PROBLEM REQUIREMENTS =
Check each line below for "xmlns" and say how many have it, with no other words.

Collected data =

>>

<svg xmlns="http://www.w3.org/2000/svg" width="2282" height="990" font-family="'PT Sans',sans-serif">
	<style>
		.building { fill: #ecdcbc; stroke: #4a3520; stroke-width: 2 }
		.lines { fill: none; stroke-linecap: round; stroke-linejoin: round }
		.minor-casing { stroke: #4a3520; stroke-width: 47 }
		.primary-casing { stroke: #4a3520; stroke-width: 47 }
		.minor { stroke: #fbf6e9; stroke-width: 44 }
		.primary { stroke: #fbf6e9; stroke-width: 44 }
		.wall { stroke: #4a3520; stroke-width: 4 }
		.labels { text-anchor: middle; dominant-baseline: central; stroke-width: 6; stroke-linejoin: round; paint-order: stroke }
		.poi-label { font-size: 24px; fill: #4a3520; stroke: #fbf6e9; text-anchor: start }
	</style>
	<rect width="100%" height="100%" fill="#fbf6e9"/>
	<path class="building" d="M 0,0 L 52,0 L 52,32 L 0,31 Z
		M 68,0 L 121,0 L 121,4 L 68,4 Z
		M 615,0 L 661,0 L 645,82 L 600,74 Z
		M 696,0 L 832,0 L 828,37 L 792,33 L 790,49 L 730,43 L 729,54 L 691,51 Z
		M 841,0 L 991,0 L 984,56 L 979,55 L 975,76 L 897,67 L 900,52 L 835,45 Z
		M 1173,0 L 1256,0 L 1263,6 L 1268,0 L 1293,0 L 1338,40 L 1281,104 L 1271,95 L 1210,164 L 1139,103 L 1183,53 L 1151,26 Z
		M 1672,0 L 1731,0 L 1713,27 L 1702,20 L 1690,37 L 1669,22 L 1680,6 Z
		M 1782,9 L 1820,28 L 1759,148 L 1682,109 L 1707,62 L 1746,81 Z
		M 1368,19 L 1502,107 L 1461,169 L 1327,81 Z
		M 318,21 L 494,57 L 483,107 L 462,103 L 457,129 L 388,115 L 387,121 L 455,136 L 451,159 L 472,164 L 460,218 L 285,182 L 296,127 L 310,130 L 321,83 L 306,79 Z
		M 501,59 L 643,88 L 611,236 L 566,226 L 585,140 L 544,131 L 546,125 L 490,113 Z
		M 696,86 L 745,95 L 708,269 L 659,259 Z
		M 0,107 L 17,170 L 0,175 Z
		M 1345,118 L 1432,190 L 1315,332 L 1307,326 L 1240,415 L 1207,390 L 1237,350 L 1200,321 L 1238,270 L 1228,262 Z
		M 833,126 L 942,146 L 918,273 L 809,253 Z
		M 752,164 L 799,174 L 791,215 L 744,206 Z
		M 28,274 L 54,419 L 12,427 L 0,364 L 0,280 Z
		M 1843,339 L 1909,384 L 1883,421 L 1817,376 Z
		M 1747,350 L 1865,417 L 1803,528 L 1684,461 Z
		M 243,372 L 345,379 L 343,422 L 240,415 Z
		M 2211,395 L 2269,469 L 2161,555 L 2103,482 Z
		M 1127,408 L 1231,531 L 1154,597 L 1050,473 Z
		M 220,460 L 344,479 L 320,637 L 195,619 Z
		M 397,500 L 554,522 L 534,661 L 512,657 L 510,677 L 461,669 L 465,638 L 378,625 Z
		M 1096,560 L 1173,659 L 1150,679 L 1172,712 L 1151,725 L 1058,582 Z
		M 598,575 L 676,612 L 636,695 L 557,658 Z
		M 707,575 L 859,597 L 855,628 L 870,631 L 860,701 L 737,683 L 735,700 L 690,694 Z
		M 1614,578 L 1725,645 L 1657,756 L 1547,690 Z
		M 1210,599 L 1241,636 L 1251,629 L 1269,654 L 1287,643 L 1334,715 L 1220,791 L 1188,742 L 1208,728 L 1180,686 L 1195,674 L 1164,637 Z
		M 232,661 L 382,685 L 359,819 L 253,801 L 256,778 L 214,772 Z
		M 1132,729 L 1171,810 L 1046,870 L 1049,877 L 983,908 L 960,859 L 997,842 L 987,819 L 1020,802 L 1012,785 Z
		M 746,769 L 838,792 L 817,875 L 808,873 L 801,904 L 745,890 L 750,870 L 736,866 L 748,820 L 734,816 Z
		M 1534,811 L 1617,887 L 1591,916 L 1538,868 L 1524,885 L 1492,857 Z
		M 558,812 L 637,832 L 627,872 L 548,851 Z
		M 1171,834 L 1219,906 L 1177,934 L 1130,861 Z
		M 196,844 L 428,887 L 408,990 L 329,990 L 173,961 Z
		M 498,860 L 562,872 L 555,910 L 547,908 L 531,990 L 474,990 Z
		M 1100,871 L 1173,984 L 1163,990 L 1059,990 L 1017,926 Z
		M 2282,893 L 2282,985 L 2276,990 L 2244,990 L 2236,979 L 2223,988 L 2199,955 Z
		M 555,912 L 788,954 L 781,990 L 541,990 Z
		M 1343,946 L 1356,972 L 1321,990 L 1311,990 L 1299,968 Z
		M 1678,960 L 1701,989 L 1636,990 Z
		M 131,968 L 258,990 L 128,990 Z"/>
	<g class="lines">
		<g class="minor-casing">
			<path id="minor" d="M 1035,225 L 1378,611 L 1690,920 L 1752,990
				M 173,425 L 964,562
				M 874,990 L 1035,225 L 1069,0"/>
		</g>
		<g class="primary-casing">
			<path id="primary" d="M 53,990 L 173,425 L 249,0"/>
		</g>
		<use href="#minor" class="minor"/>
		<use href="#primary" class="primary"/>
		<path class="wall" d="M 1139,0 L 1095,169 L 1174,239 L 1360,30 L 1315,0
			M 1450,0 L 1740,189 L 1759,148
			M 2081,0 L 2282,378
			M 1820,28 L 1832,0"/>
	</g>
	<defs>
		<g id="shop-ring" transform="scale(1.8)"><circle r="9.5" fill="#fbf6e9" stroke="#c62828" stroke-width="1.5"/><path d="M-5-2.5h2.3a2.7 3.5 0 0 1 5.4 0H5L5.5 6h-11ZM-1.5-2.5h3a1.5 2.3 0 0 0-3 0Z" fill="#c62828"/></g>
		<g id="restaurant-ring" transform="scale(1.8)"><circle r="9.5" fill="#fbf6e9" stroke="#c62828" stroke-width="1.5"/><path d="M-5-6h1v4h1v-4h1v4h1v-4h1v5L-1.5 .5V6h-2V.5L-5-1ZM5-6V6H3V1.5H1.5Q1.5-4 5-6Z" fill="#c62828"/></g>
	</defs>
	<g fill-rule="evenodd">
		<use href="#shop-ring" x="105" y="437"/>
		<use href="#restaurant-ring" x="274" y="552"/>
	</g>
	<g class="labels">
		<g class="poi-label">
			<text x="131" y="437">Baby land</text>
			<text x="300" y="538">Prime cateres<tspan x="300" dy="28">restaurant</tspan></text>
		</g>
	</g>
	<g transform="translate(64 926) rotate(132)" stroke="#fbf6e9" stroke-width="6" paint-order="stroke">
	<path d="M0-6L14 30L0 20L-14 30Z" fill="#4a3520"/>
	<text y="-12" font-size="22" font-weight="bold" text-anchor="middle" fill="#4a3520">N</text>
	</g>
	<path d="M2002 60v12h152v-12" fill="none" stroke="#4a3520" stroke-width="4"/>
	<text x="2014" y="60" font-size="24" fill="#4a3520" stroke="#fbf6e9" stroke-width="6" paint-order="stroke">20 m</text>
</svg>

<<
>>

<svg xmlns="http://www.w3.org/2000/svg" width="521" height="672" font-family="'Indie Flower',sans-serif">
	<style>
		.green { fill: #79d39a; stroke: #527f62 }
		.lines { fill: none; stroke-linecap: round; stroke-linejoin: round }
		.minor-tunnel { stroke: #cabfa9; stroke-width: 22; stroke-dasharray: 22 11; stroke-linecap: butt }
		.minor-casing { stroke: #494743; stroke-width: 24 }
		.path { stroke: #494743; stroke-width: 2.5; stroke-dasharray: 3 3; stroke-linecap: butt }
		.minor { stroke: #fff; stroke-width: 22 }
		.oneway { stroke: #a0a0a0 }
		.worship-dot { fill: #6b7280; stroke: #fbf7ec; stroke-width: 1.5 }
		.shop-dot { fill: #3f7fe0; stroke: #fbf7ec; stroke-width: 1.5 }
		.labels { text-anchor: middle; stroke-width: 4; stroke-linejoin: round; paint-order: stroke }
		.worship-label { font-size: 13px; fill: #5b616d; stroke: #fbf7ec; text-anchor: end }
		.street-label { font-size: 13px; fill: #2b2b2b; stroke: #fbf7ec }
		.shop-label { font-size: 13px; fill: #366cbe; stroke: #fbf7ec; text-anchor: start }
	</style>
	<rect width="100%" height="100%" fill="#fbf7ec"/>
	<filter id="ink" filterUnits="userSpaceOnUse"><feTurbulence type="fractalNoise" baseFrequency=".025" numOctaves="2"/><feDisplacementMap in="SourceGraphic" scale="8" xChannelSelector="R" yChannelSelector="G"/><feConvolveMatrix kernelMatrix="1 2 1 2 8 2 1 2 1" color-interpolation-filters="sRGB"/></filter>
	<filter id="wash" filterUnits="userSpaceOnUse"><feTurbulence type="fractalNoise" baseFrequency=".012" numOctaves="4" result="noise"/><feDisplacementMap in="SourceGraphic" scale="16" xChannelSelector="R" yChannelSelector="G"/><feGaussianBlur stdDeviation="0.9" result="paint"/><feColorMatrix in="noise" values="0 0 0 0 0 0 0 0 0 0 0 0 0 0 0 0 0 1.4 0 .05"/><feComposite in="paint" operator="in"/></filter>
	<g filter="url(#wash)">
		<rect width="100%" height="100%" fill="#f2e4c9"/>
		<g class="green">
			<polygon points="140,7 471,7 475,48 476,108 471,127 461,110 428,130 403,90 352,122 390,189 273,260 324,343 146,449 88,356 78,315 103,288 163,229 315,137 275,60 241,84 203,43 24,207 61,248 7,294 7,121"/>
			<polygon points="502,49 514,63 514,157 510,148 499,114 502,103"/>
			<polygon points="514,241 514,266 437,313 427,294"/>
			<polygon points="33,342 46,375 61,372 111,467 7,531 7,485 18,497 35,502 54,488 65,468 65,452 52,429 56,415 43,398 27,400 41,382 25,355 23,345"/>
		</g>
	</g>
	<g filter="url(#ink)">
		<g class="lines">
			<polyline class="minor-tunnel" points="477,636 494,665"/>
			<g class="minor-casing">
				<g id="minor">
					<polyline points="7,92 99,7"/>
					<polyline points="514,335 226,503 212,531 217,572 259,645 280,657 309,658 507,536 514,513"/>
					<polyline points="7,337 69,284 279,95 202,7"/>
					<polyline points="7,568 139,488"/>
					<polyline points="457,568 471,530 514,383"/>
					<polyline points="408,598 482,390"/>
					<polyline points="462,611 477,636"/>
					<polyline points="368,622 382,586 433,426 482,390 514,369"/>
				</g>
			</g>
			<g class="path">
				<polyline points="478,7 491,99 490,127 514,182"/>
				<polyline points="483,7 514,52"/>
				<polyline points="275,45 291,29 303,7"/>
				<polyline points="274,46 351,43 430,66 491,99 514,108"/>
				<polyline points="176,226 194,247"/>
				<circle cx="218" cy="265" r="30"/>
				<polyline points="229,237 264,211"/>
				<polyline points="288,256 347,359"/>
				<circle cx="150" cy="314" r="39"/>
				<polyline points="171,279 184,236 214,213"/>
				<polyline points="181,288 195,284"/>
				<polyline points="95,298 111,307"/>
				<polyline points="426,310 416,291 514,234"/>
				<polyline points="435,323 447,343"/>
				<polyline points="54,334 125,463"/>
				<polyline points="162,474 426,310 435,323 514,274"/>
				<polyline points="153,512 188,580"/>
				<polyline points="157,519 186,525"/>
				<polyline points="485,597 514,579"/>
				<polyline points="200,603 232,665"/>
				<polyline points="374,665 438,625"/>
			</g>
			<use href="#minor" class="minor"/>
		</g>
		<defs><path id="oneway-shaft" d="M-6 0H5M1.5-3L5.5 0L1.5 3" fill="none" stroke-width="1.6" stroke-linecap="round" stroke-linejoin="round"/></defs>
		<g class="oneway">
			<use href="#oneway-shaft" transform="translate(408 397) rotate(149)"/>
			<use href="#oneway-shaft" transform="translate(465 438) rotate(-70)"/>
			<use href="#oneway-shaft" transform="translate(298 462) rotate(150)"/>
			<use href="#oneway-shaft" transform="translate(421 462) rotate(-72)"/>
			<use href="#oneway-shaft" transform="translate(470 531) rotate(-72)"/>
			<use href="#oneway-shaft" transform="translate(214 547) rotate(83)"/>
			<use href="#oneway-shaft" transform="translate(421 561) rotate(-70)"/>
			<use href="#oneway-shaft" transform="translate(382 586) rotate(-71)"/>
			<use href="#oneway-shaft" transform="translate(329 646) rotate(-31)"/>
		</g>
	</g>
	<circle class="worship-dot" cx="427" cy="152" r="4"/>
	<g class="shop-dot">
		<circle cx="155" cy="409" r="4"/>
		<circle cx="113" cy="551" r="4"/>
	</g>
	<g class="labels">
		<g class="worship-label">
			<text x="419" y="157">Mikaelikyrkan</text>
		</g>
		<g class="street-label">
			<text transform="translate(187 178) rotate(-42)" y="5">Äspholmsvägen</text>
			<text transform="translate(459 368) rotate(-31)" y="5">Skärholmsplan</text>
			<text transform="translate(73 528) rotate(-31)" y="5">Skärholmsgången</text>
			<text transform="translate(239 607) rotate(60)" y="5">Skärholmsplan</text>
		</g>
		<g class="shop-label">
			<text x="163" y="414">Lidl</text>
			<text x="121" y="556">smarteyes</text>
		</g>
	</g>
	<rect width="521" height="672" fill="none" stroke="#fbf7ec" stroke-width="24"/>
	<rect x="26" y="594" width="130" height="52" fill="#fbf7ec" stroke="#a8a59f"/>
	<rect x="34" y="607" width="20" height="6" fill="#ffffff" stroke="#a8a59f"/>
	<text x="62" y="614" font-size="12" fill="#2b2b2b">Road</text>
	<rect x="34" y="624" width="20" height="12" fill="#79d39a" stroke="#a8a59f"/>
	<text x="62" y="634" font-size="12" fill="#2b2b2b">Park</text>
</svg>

<<

RESPONSE TO THIS EXERCISE =
2